The Chancellor made claim to a truly national recovery throughout his speech but this is a ‘See no poverty, Hear no poverty’ Budget which continues to leave children and the low paid behind.
Three statements made by the Chancellor in in his Budget speech yesterday caught my eye.
First, “Child poverty is down”.
This is notable for a couple of reasons. It’s the first time the Chancellor has mentioned poverty in a Budget or Autumn Statement speech in over three years. For a Chancellor who vowed to ensure we were all ‘in it together’ in his first Budget that’s a surprising omission. However, more strikingly, anyone who’s been paying attention knows perfectly well the outlook for child poverty is pretty bleak.
The claim that child poverty is down is true only if you ignore the impact of the Chancellor’s own policies, especially his big benefit cuts. Official child poverty statistics for the years in which benefit levels and tax credits suffered large cuts and the benefit cap and ‘bedroom tax’ were introduced (since April 2013) will be published only after May’s general election.
The Institute for Fiscal Studies forecasts that the Chancellor’s tax and benefit decisions will lead to child poverty rising by 400,000 over this parliament and by 700,000 overall by 2020. In his first Budget, the Chancellor gave an assurance that that the policies he announced, overall, would not increase child poverty over the next two years. He’s unable to give a similar assurance for the impact of his policies over the course of this Parliament and beyond.
Second, “It’s the oldest rule of economic policy. It’s the lowest paid who suffer most when the economy fails and it’s the lowest paid who benefit when you turn that economy around.”

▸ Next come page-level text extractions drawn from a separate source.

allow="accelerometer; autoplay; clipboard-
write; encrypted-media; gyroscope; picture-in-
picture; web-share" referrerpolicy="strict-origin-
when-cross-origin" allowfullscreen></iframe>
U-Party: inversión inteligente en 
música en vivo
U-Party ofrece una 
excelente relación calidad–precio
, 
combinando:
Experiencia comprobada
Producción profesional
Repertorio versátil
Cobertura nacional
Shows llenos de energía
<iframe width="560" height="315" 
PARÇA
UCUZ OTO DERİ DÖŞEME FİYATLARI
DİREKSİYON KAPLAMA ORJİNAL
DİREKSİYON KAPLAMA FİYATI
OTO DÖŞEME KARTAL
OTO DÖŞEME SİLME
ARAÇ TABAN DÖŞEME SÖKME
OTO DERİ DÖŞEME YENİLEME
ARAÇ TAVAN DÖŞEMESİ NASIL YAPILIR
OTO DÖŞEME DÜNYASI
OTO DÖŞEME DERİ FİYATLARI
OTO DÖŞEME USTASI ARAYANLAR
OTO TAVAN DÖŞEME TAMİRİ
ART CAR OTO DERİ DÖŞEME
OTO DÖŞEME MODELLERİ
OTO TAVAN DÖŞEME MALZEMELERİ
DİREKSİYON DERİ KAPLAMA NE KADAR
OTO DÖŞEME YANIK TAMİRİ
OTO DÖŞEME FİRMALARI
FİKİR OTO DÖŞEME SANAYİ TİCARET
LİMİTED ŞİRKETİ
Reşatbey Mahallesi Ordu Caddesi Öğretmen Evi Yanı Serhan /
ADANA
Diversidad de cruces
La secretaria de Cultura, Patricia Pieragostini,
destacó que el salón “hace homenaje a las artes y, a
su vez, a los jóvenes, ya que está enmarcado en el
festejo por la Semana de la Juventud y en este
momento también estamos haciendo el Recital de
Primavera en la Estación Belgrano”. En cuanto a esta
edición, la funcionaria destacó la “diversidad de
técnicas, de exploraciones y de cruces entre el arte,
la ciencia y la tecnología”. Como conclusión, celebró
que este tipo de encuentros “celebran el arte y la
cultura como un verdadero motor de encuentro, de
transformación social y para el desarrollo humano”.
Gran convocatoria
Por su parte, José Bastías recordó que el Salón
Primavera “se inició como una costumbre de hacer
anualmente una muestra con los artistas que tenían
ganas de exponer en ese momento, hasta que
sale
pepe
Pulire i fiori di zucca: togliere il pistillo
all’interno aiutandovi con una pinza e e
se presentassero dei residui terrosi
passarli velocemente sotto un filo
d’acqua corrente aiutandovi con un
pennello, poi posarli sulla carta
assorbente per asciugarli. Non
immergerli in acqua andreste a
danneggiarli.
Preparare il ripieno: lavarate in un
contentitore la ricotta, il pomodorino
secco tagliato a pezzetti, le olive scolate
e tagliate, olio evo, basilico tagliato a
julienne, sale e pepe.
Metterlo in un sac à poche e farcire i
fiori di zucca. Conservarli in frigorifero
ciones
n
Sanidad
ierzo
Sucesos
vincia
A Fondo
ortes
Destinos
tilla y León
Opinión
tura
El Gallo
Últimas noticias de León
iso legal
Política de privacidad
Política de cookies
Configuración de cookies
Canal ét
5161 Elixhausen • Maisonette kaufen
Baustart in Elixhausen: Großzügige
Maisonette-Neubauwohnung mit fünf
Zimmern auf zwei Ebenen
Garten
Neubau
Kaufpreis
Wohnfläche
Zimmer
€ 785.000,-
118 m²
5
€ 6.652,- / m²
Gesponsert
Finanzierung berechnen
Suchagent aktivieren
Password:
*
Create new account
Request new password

Rules get broken. At the moment, I imagine few people in low paid jobs feel they they’re benefiting from the recovery. Parents, especially. They know perfectly well that the cost of a child is outstripping headline inflation, average wages, the minimum wage and benefit levels.

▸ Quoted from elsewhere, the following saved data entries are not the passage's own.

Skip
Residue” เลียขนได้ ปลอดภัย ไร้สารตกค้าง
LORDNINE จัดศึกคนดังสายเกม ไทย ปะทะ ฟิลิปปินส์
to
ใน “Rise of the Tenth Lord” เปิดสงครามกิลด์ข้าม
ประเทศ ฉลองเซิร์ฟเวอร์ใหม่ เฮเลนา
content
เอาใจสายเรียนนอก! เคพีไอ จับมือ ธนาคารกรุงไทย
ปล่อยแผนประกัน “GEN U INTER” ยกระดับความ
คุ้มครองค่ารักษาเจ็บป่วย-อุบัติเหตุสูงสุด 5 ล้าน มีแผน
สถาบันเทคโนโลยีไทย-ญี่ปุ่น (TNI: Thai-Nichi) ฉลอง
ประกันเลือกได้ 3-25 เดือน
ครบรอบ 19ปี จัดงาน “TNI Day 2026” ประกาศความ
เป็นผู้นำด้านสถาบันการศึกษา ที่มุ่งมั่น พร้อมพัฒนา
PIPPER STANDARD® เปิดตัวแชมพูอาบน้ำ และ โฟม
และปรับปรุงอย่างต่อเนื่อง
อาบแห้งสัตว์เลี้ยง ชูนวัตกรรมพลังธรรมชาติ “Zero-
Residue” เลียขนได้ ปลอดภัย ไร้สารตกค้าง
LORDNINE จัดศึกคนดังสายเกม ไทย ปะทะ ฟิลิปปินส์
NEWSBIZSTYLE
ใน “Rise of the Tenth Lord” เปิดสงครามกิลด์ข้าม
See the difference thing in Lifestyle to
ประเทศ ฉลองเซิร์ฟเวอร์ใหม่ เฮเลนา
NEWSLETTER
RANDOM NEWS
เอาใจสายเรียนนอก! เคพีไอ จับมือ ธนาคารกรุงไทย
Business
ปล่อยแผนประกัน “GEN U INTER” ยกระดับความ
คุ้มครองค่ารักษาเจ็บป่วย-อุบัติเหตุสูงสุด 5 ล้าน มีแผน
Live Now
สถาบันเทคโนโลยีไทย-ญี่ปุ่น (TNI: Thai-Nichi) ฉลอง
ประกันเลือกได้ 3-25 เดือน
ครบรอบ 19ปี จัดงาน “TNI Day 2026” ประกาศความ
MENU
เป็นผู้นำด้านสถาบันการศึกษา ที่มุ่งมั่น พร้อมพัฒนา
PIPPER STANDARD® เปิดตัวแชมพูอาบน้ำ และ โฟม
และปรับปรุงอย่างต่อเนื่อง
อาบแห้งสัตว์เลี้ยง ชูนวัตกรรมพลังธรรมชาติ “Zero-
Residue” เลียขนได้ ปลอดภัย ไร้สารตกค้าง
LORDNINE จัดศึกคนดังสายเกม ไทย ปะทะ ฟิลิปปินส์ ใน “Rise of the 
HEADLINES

The low paid who were hit by cuts to tax credits in the tough economic times are finding, in better times, that in-work benefits are still being cut. Indeed, the Chancellor’s cuts to Universal Credit, most recently at the Autumn Statement, are leading many to question whether, after all the upheaval and cost, universal credit will be capable of delivering its policy objectives of improving work incentives and reducing poverty.
Third, “we will use the resources from the bank sales and the lower interest payments and the lower welfare bills to pay down the national debt.”
This week the head of the National Audit Office bemoaned Whitehall’s failure to think through the impact of cuts. Today’s statement is a good example of that kind of myopic policy-making. All the main political parties accept that one reason why we need to end child poverty is because it damages our economy, adding pressures to public spending and wasting economic potential. So, spending cuts that create poverty aren’t cuts that the Treasury can bank – we also need to look to the other side of the ledger and factor-in the cost of poverty. Independent analysis CPAG commissioned from Donald Hirsch of Loughborough University shows the current annual cost of child poverty to be £29bn a year. This will rise sharply if poverty rises as the IFS projects.
We’re expecting the biggest rise in child poverty in a generation – a child poverty crisis – so you’d expect an urgent response, yet none appears to be forthcoming. Two-thirds of poor children live with working parents, yet spending billions on a further rise in the personal tax allowance does little to help them as most of it is taxed away as in-work benefits are reduced. The same money channelled through children’s benefits, tax credits and universal credit would do much more for the low paid.
This is the last Budget before the general election. We’re hoping that the first Budget of the next Government, whoever is in power, sees, hears and responds to the poverty facing millions of our children.